Yesterday a 9% tumble in China’s stock market spread across the world causing the Dow to fall by 3.3% and many emerging markets to decline by even more. It is difficult to determine exactly what triggered the Chinese market sell off, but there were rumors circulating that the government will be introducing a capital gains tax.
Now its important to keep in mind that Chinese stocks have tripled since 2005. When stocks appreciate by so much in such a short time investors are looking hard to find an excuse to book profits. The rumor of a capital gains tax may have provided them with just that.

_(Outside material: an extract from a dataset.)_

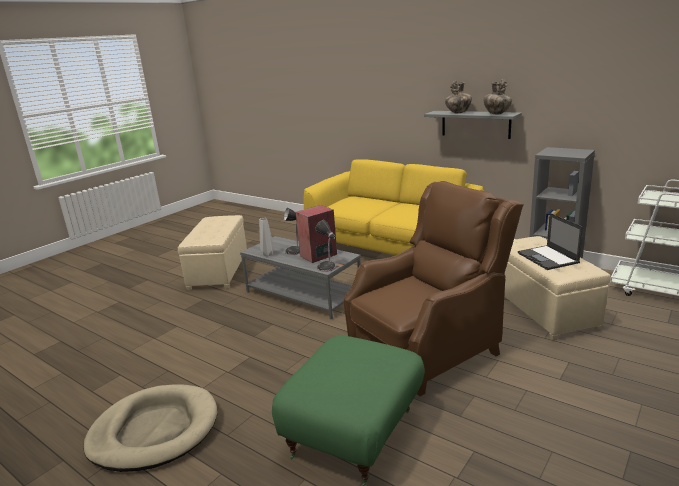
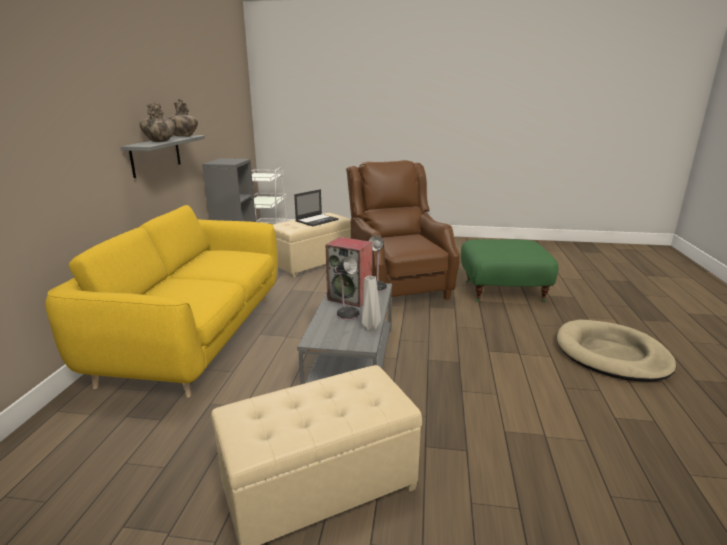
camera: 120 degrees left, 0 degrees up
brown armchair [344,181,524,396] -> brown armchair turned 45 degrees clockwise [346,160,460,300]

Whenever a large market such as China experiences some sort of chaos, it is reasonable to expect nervousness to spread around the world. China is an important US trading partner and US stocks fell in sympathy. Many emerging markets dropped because they are dependent on supplying China with commodities and raw materials.
The yen carry trade also played a role in causing the selling to spread beyond China. Yesterday, the yen appreciated by 2.3% amid the panic. This indicates that financial institutions that had borrowed yen to buy Chinese stocks, cut their losses by selling their stocks and buying back yen to close the trade. As the yen appreciated, others who were engaged in the carry trade were also forced to raise liquidity by selling their global stock holdings.
Yesterday, I watched CNBC for the first time in a while just to see if most of the talking heads had changed their rosy outlooks on stocks. Unfortunately, the consensus seems to be that the plunge was simply a correction and not the beginning of a bear market. As a contrarian, I feel comfortable believing that yesterday’s pain is just the tip of the iceberg.